SYRIZA-Progressive Alliance MP Efi Achtsioglou accused Prime Minister Kyriakos Mitsotakis of being responsible for the "biggest scandal of the post-junta era" when speaking to MEGA television on Sunday.
"...For almost two years the military leadership of the country was under the surveillance of the National Intelligence Service (EYP), for which Mr. Mitsotakis is responsible by his own choice," said the opposition leader responsible for economic affairs in the party.
"Mr. Mitsotakis chose to monitor the military leadership of the country, a top government minister, journalists and politicians. This responsibility is upon him as regards the violation of the Constitution but also as regards the functioning of politics and the social life of the country," Achtsioglou added.
She noted that the government had used various entirely contradictory excuses regarding this issue, with the prime minister finally asserting on Friday that the phone tappings had been legal interceptions.

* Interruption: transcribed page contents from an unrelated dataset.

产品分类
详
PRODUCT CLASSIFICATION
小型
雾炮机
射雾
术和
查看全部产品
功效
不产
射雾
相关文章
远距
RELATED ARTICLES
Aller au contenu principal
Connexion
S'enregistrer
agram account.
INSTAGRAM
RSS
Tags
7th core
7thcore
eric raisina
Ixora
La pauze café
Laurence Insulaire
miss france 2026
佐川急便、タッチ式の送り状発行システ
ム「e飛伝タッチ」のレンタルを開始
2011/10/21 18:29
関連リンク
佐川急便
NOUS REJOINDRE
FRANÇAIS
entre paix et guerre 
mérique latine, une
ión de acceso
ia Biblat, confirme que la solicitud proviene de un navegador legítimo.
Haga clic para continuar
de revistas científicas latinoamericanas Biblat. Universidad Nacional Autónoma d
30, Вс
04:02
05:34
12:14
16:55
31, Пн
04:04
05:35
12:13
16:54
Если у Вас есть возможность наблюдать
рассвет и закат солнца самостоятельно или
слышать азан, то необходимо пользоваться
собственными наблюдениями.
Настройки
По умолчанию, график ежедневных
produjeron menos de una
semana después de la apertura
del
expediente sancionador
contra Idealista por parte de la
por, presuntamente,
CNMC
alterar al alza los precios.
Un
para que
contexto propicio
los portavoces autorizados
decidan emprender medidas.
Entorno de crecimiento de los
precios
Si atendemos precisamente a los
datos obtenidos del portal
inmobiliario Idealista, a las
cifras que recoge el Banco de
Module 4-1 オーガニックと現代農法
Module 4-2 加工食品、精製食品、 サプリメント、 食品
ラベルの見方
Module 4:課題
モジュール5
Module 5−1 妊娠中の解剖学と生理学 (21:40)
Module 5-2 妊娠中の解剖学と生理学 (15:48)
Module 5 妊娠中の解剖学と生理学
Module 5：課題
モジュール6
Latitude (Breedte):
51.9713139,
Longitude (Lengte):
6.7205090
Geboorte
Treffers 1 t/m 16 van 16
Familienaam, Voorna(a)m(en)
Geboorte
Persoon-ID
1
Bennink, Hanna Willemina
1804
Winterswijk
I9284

"This means that there was a reason for them and not simply that the legal procedure was followed," she pointed out.
"A legal interception means that there was a reason of national security, that these people who are in charge of protecting the country's security were for two years considered a risk for the national security of the country, as the surveillance order was renewed every two months," Achtsioglou said.

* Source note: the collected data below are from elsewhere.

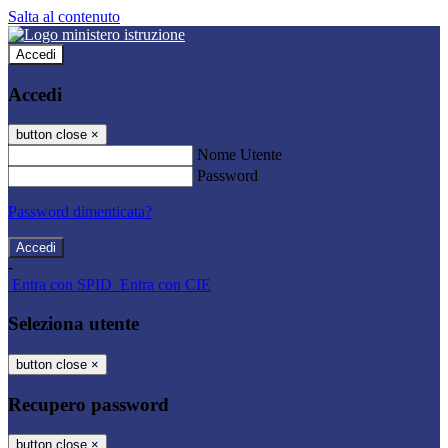
Salta al contenuto
Accedi
Accedi
button close
×
Nome Utente
Password
Password dimenticata?
-
Entra con SPID
Entra con CIE
Seleziona utente
button close
×
Recupero password
button close
×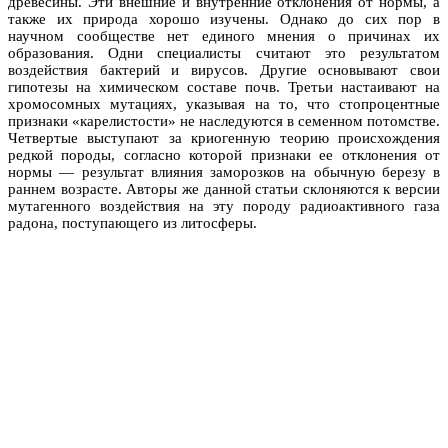
древесины. Эти внешние и внутренние отклонения от нормы, а
также их природа хорошо изучены. Однако до сих пор в
научном сообществе нет единого мнения о причинах их
образования. Одни специалисты считают это результатом
воздействия бактерий и вирусов. Другие основывают свои
гипотезы на химическом составе почв. Третьи настаивают на
хромосомных мутациях, указывая на то, что стопроцентные
признаки «карелистости» не наследуются в семенном потомстве.
Четвертые выступают за криогенную теорию происхождения
редкой породы, согласно которой признаки ее отклонения от
нормы — результат влияния заморозков на обычную березу в
раннем возрасте. Авторы же данной статьи склоняются к версии
мутагенного воздействия на эту породу радиоактивного газа
радона, поступающего из литосферы.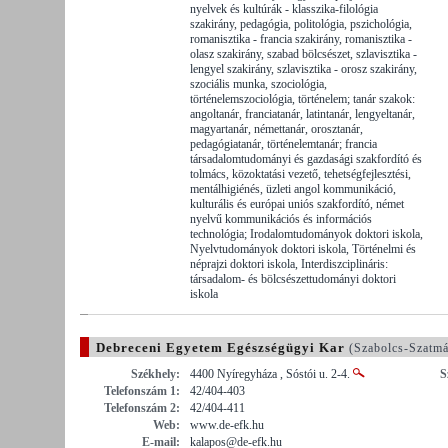
nyelvek és kultúrák - klasszika-filológia
szakirány, pedagógia, politológia, pszichológia,
romanisztika - francia szakirány, romanisztika -
olasz szakirány, szabad bölcsészet, szlavisztika -
lengyel szakirány, szlavisztika - orosz szakirány,
szociális munka, szociológia,
történelemszociológia, történelem; tanár szakok:
angoltanár, franciatanár, latintanár, lengyeltanár,
magyartanár, némettanár, orosztanár,
pedagógiatanár, történelemtanár; francia
társadalomtudományi és gazdasági szakfordító és
tolmács, közoktatási vezető, tehetségfejlesztési,
mentálhigiénés, üzleti angol kommunikáció,
kulturális és európai uniós szakfordító, német
nyelvű kommunikációs és információs
technológia; Irodalomtudományok doktori iskola,
Nyelvtudományok doktori iskola, Történelmi és
néprajzi doktori iskola, Interdiszciplináris:
társadalom- és bölcsészettudományi doktori
iskola
Debreceni Egyetem Egészségügyi Kar
(Szabolcs-Szatm
Székhely:
4400 Nyíregyháza , Sóstói u. 2-4.
S
Telefonszám 1:
42/404-403
Telefonszám 2:
42/404-411
Web:
www.de-efk.hu
E-mail:
kalapos@de-efk.hu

"Also," she added, "whereas ruling ND had initially spoken of 'sordid networks' within the intelligence service who were coordinating the wiretapping, it now claims that the interceptions were rightly and correctly carried out.
"The government appeared to think the problem was not the surveillance itself but the fact it was revealed," the opposition member said.

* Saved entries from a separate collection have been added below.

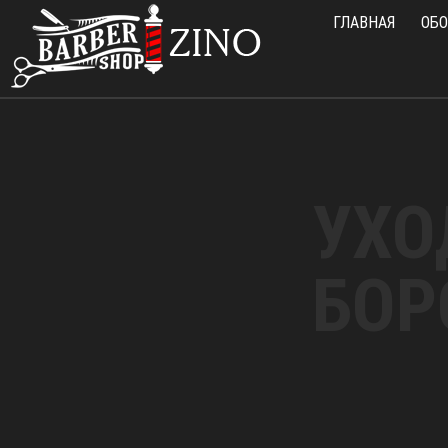
ГЛАВНАЯ
ОБО
УХО
БОР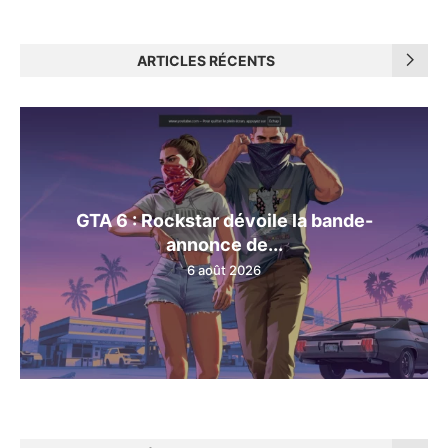
ARTICLES RÉCENTS
GTA 6 : Rockstar dévoile la bande-
annonce de...
6 août 2026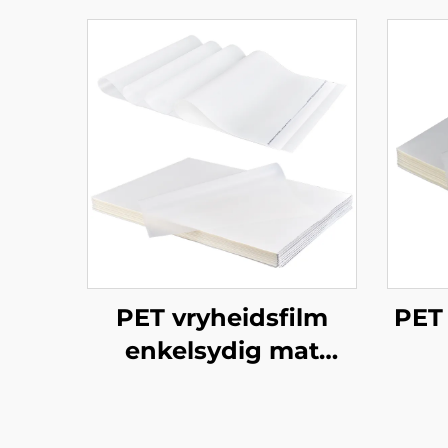
PET vryheidsfilm
PET 
enkelsydig mat
antistaties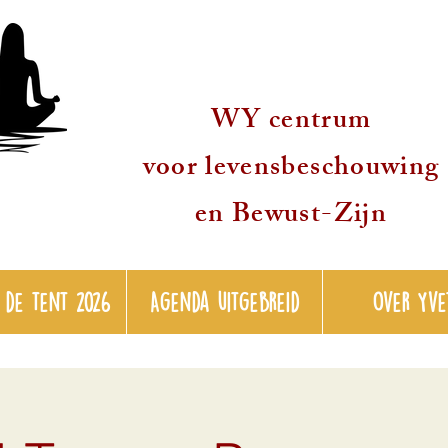
WY centrum
voor levensbeschouwing
en Bewust-Zijn
 de tent 2026
Agenda uitgebreid
over Yve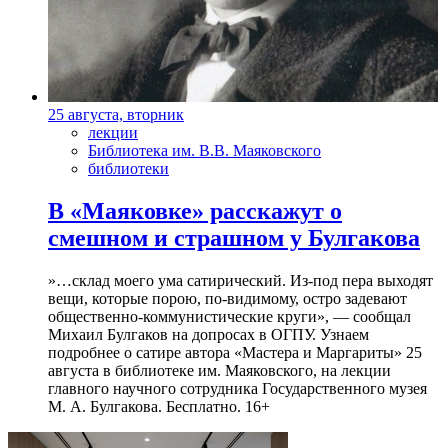
25 августа, вторник
лекции
Библиотека им. В.В. Маяковского
библиотеки
В «Маяковке» расскажут о
смешном и страшном у Булгакова
»…склад моего ума сатирический. Из-под пера выходят
вещи, которые порою, по-видимому, остро задевают
общественно-коммунистические круги», — сообщал
Михаил Булгаков на допросах в ОГПУ. Узнаем
подробнее о сатире автора «Мастера и Маргариты» 25
августа в библиотеке им. Маяковского, на лекции
главного научного сотрудника Государственного музея
М. А. Булгакова. Бесплатно. 16+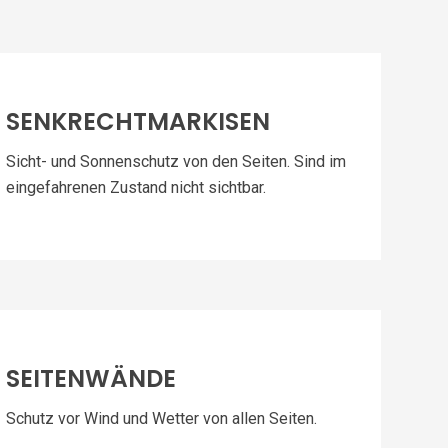
SENKRECHTMARKISEN
Sicht- und Sonnenschutz von den Seiten. Sind im
eingefahrenen Zustand nicht sichtbar.
SEITENWÄNDE
Schutz vor Wind und Wetter von allen Seiten.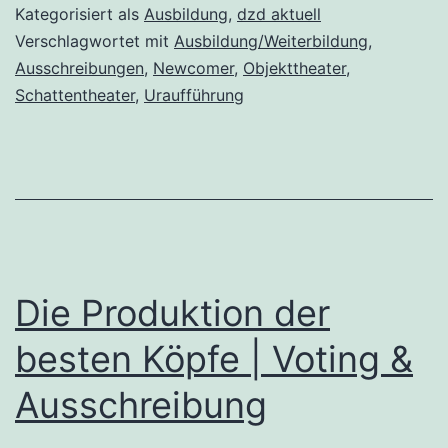
der
Kategorisiert als
Ausbildung
,
dzd aktuell
besten
Verschlagwortet mit
Ausbildung/Weiterbildung
,
Ausschreibungen
,
Newcomer
,
Objekttheater
,
Köpfe“
Schattentheater
,
Uraufführung
gesucht
Die Produktion der
besten Köpfe | Voting &
Ausschreibung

Greece's conservative government on Friday survived a vote of no confidence put forward by the leftist opposition over a wiretapping scandal targeting politicians, army top brass and journalists.
Allegations of state surveillance have snowballed since the leader of the socialist PASOK party, Greece's third-largest, said last August that his phone had been tapped by the state intelligence service EYP in 2021.
But the government, which has denied any wrongdoing or knowingly wiretapping anyone, had been expected to survive Friday's vote.
"I have said that the wiretapping, or surveillance, of Mr. (Nikos) Androulakis was not politically acceptable," Prime Minister Kyriakos Mitsotakis told lawmakers before the vote. "There was my own, immediate disapproval of this."
The censure motion put forward by SYRIZA party leader Alexis Tsipras was defeated by 156 votes to 143 in the 300-seat assembly.
A left-leaning newspaper reported last month that more than 30 people, including ministers, had been under state surveillance via phone malware.
Before submitting the censure motion on Wednesday, Tsipras said he and other political leaders were briefed on a separate investigation conducted by the independent telecommunications privacy authority ADAE.
Citing those conclusions, Tsipras said the government kept tabs on the energy minister and army chiefs.
"I'm absolutely convinced that the prime minister was not aware of this foul-smelling case," said former energy minister Kostis Hatzidakis, who is currently the labour minister.
A European Parliament commission of inquiry, known as PEGA, has been investigating the alleged use of spyware by European governments for almost a year.
Tsipras has not publicly said what alleged surveillance methods were used in the hacks. Local media have suggested the Predator malware programme was used, though Greek authorities have denied purchasing or using it.
A parliamentary election will be held in Greece in the spring, the government has said. Mitsotakis said on Friday he was confident his New Democracy party, which is leading in opinion polls, would win a second term.
"This government has proven it can come forward and deal with crises," he said.